#### Required action:
Pick out the lines below that include the string "condenada".

#### Provided material:
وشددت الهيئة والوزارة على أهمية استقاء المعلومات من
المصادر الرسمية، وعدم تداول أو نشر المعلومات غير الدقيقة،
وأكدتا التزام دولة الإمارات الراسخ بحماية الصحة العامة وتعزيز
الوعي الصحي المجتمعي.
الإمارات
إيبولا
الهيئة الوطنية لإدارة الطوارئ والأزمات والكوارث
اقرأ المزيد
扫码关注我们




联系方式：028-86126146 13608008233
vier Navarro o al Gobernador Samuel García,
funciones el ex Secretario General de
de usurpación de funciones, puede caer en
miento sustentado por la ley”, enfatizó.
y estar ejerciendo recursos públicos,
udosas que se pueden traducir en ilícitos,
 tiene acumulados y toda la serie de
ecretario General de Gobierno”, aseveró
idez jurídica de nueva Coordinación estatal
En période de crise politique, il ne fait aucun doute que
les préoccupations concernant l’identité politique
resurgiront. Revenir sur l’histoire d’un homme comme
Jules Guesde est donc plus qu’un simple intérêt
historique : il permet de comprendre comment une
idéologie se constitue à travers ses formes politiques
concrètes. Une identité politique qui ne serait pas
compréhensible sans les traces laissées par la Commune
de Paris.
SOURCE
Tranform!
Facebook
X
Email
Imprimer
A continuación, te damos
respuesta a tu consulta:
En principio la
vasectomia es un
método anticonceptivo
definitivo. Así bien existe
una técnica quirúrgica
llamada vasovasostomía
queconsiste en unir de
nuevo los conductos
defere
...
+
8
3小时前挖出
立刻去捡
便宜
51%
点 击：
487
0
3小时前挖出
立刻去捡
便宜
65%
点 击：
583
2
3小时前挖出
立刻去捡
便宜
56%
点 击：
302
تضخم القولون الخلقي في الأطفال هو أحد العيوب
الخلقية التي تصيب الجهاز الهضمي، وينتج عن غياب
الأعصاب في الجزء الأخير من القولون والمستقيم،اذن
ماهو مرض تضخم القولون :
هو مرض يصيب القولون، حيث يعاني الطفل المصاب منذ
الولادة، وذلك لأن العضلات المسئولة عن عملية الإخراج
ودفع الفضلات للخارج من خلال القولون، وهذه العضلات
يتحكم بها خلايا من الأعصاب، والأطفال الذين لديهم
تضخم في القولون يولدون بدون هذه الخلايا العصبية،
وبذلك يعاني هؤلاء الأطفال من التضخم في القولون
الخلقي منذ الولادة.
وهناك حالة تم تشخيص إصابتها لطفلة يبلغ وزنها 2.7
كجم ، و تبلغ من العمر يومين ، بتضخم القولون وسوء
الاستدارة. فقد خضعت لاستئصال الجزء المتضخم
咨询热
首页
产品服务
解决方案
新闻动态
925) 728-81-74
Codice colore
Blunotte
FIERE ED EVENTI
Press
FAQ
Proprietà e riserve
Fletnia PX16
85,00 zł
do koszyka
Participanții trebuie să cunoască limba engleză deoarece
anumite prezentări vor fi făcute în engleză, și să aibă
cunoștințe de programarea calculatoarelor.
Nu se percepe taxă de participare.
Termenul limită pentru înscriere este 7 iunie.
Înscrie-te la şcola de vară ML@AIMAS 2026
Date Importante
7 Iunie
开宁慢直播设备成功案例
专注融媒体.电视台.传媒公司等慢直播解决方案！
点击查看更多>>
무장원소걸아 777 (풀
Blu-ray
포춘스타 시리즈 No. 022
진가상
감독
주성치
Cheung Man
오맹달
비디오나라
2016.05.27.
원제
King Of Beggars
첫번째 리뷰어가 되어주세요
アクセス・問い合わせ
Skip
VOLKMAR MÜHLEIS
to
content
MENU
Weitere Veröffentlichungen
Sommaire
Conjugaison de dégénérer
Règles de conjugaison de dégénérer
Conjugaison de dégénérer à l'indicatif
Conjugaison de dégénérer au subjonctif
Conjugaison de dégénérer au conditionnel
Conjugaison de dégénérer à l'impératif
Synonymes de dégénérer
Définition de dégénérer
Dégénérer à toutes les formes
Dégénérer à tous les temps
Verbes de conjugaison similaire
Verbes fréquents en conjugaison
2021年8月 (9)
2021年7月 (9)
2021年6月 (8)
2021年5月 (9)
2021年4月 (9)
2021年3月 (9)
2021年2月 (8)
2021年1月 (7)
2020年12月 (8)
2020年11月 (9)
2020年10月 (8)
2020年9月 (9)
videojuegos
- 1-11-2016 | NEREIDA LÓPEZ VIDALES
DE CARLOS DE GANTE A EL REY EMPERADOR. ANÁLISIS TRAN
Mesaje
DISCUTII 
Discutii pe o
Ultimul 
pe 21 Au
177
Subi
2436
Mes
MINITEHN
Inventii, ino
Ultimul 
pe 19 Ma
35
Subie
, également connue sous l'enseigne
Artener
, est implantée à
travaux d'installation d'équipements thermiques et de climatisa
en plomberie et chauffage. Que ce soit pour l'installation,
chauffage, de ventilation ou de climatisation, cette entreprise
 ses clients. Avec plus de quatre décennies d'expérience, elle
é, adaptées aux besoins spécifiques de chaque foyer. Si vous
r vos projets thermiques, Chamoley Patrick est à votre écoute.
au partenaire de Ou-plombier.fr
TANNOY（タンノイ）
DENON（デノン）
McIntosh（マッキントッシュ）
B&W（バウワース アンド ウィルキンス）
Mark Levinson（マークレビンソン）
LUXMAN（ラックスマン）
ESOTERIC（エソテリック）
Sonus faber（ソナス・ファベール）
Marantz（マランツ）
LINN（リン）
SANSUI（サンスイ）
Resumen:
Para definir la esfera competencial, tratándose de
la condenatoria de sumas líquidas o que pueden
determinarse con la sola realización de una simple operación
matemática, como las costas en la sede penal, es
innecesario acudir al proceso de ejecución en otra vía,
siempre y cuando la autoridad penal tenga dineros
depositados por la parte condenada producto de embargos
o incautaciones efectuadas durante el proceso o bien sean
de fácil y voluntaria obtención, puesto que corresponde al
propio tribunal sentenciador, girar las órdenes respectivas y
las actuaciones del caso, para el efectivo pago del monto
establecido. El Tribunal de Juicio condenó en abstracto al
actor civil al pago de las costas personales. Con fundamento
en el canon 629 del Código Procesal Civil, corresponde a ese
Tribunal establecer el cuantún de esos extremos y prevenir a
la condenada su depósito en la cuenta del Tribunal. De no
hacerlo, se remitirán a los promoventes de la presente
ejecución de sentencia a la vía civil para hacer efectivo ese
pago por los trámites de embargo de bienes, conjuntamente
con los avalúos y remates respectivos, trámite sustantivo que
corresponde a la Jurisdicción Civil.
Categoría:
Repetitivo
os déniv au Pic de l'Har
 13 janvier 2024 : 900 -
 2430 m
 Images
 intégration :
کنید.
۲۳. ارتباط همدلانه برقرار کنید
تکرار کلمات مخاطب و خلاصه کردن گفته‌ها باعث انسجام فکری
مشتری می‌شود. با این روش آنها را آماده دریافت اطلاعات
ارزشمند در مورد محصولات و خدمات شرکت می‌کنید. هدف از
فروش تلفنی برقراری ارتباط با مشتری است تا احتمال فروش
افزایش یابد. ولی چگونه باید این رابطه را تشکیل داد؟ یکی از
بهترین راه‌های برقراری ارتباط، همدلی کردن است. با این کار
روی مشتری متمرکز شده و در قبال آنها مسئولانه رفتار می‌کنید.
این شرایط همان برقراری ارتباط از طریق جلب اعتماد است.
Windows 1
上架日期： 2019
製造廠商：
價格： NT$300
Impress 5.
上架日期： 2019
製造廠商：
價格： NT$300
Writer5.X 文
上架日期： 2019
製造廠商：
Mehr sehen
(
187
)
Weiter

#### Response to this exercise:
depositados por la parte condenada producto de embargos
la condenada su depósito en la cuenta del Tribunal. De no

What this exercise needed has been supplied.